DATA FOR ANALYSIS ::
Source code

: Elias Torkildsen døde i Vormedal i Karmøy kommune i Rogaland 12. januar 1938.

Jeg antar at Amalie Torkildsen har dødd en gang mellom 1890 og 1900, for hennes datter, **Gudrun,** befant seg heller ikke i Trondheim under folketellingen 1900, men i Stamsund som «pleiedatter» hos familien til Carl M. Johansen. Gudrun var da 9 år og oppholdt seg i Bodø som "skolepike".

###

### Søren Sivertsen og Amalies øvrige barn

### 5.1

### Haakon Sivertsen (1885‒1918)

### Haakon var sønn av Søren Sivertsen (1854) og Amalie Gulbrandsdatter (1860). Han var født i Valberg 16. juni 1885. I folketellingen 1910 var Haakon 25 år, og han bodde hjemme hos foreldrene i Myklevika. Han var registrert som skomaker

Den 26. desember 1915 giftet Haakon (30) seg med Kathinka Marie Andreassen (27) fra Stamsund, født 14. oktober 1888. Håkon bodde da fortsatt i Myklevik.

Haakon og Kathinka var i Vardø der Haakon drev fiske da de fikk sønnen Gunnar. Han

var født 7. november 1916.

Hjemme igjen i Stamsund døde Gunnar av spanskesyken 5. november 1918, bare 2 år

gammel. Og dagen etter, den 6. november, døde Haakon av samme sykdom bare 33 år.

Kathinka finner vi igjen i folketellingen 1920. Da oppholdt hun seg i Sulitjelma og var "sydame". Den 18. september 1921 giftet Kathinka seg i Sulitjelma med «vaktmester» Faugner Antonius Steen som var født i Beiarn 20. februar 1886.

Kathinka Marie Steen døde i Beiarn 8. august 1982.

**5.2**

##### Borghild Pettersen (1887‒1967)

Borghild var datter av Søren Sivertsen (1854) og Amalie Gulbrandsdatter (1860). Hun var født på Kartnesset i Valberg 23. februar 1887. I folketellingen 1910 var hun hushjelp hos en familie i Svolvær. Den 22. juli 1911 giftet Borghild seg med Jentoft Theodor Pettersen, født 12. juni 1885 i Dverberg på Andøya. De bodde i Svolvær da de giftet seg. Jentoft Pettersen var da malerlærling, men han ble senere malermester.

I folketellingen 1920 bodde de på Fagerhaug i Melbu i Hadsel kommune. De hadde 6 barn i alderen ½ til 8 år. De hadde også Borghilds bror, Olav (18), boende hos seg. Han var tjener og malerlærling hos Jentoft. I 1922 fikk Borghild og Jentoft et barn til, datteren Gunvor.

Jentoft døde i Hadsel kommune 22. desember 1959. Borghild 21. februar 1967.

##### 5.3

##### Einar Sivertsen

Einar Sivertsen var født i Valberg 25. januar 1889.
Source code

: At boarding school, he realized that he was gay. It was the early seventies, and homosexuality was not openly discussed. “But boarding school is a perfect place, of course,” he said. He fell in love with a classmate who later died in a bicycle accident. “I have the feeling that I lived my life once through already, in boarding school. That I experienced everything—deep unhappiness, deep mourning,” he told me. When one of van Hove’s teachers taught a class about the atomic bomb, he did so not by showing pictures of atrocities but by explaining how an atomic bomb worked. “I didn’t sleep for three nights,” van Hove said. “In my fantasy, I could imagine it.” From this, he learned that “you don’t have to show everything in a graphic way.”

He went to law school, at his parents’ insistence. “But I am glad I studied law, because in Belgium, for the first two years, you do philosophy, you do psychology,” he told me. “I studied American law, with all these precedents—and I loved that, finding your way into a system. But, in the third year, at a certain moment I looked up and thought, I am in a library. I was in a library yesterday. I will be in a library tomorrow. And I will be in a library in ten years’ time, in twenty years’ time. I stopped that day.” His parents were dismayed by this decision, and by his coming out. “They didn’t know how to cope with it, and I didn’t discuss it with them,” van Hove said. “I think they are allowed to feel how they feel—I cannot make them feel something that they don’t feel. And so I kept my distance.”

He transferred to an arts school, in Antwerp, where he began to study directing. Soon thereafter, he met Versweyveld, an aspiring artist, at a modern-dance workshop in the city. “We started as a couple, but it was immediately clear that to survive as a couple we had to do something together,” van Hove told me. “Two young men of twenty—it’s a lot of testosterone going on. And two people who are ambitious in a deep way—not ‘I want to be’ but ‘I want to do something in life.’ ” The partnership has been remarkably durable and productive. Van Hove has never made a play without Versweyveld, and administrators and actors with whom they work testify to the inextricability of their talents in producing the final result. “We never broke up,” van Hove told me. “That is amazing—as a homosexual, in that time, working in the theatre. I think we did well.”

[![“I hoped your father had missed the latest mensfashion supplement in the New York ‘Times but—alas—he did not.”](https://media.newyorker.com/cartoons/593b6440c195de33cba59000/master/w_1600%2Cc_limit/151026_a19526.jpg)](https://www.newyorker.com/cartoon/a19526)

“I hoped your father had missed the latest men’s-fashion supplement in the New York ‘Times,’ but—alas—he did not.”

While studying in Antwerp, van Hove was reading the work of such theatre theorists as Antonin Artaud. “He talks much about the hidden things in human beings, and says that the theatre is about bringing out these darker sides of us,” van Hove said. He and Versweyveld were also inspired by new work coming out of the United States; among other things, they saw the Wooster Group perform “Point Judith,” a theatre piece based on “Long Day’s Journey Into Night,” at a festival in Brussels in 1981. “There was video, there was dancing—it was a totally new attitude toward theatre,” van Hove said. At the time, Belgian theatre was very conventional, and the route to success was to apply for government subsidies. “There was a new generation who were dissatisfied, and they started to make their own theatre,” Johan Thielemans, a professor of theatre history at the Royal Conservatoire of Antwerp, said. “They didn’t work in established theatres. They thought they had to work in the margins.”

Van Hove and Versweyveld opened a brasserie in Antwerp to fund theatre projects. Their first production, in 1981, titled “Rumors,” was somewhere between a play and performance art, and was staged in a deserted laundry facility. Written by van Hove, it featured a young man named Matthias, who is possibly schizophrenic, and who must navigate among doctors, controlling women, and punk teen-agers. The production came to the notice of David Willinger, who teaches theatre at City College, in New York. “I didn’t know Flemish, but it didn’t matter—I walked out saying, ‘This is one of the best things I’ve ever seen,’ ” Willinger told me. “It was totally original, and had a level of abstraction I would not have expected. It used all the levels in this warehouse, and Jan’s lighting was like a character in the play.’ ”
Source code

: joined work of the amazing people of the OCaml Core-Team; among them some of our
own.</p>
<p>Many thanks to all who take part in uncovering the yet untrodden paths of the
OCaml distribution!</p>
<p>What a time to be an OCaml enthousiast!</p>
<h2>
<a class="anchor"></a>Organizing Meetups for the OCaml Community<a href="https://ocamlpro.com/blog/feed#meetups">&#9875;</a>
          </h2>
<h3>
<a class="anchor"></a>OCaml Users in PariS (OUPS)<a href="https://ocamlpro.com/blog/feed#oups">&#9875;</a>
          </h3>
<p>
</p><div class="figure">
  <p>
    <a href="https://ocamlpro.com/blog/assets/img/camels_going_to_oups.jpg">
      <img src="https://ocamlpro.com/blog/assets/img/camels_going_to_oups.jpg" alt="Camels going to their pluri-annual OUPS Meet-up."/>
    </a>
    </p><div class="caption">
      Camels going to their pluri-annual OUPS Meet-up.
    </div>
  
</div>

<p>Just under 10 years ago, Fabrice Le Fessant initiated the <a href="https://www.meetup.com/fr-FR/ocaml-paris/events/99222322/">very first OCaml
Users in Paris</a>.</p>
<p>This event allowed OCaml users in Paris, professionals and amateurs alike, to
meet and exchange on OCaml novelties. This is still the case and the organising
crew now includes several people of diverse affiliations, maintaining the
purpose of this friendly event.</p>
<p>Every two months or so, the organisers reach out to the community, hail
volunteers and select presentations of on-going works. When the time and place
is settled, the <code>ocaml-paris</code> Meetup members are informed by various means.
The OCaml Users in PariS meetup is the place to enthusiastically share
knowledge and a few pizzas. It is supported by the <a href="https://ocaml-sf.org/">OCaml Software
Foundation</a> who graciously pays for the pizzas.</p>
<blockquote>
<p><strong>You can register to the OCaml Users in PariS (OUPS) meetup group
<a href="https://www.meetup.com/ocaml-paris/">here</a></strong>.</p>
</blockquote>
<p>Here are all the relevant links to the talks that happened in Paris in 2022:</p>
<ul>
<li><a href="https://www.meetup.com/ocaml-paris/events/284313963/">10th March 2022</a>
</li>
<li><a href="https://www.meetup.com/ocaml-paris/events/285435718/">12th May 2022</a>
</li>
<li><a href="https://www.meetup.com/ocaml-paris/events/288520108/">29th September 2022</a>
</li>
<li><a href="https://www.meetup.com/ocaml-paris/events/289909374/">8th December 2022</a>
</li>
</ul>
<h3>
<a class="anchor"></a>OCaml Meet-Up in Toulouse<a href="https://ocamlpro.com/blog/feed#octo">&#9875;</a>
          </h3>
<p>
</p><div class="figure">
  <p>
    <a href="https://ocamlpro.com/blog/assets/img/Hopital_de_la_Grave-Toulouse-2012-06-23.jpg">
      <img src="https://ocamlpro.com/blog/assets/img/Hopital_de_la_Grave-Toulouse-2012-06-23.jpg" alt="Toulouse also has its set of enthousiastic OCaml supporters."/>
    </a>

TASK INSTRUCTIONS :: Write out only what runs from the line holding "also has its" through the last line of the records, exactly as shown.

REPLY TO THE EXERCISE ::
      <img src="https://ocamlpro.com/blog/assets/img/Hopital_de_la_Grave-Toulouse-2012-06-23.jpg" alt="Toulouse also has its set of enthousiastic OCaml supporters."/>
    </a>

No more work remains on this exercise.